▽

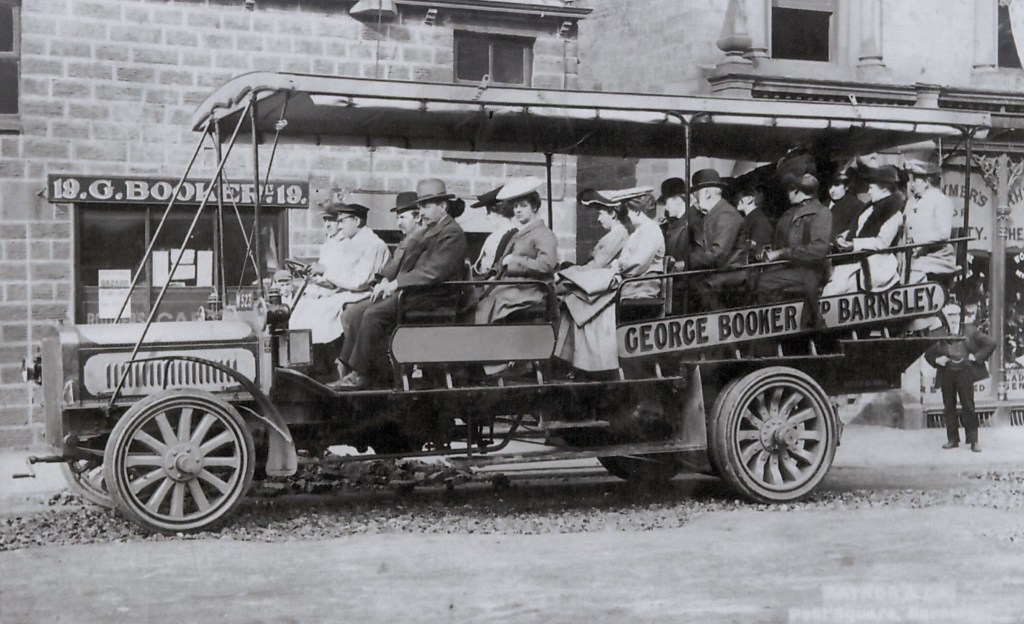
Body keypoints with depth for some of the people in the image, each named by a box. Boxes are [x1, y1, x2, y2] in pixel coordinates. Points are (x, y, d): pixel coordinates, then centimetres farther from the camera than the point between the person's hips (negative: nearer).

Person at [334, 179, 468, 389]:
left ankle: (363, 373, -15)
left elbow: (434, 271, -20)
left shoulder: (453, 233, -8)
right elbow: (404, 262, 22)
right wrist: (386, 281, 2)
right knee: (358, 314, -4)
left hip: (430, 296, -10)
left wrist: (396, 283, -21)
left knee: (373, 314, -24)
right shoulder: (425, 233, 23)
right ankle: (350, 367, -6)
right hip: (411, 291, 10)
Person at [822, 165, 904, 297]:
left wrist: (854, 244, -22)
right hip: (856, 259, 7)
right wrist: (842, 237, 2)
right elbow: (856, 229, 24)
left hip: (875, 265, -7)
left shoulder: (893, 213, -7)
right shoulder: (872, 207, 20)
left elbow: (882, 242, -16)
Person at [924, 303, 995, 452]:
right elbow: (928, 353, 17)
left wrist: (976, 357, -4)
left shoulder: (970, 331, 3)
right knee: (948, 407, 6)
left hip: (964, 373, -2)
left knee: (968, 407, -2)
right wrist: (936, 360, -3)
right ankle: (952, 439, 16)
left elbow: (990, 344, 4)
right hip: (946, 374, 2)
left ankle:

△

→ Task goal
Rewrite the data from the line with "left wrist: (976, 357, -4)" through the end of the data, adjusting every keypoint value (x, y and depth) by adding -33.

→ Reply to the task
left wrist: (943, 324, -37)
left shoulder: (937, 298, -30)
right knee: (915, 374, -27)
left hip: (931, 340, -35)
left knee: (935, 374, -35)
right wrist: (903, 327, -36)
right ankle: (919, 406, -17)
left elbow: (957, 311, -29)
right hip: (913, 341, -31)
left ankle:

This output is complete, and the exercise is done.